Input data –
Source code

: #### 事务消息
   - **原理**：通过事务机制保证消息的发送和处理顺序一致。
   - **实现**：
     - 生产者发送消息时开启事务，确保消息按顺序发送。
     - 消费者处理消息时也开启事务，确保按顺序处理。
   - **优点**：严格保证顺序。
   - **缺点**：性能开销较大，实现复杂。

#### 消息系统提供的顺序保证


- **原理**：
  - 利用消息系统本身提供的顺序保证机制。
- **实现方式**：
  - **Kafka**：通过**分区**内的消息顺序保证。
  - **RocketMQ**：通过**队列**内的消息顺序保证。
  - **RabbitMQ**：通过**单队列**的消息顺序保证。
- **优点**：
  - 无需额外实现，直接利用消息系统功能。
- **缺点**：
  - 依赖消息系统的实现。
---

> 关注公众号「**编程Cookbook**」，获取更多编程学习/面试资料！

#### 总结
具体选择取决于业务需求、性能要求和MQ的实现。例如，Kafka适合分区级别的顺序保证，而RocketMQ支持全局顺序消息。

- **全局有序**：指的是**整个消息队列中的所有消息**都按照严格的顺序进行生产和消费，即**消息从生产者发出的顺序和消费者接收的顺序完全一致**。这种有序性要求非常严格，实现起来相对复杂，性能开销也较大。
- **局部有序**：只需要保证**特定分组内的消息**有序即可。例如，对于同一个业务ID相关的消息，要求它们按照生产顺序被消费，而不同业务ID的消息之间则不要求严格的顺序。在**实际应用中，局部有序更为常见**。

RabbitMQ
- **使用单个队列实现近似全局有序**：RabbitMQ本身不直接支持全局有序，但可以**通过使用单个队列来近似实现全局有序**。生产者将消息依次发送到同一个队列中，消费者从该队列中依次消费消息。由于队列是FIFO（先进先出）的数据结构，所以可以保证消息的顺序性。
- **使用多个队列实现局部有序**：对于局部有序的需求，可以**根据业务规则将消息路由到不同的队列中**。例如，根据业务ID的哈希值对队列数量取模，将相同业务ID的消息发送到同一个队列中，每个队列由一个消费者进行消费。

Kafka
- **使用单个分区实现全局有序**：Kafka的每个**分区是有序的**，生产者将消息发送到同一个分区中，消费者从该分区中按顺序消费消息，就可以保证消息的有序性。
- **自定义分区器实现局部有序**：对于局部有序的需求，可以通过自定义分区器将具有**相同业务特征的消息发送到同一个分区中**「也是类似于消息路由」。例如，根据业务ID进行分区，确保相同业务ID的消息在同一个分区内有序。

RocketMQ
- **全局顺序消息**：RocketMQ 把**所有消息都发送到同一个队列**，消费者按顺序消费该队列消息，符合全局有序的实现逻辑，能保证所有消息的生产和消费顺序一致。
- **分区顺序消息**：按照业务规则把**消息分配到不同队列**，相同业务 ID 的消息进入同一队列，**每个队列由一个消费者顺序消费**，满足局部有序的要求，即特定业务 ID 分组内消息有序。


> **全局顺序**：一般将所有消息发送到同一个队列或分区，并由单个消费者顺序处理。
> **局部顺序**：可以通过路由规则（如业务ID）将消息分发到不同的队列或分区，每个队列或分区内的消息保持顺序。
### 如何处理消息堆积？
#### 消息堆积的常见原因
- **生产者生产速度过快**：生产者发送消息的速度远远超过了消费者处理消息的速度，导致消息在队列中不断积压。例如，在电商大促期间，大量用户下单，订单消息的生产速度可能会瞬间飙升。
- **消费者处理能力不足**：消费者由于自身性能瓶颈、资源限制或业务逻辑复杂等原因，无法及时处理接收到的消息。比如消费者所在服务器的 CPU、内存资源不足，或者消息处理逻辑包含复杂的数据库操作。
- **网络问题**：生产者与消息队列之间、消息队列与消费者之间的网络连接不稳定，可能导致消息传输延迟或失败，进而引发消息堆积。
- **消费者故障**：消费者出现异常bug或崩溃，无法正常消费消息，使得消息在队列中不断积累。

Task directions – Your task is to find every line above containing the word "对于局部有序的需求" and copy it.

Answer space –
- **使用多个队列实现局部有序**：对于局部有序的需求，可以**根据业务规则将消息路由到不同的队列中**。例如，根据业务ID的哈希值对队列数量取模，将相同业务ID的消息发送到同一个队列中，每个队列由一个消费者进行消费。
- **自定义分区器实现局部有序**：对于局部有序的需求，可以通过自定义分区器将具有**相同业务特征的消息发送到同一个分区中**「也是类似于消息路由」。例如，根据业务ID进行分区，确保相同业务ID的消息在同一个分区内有序。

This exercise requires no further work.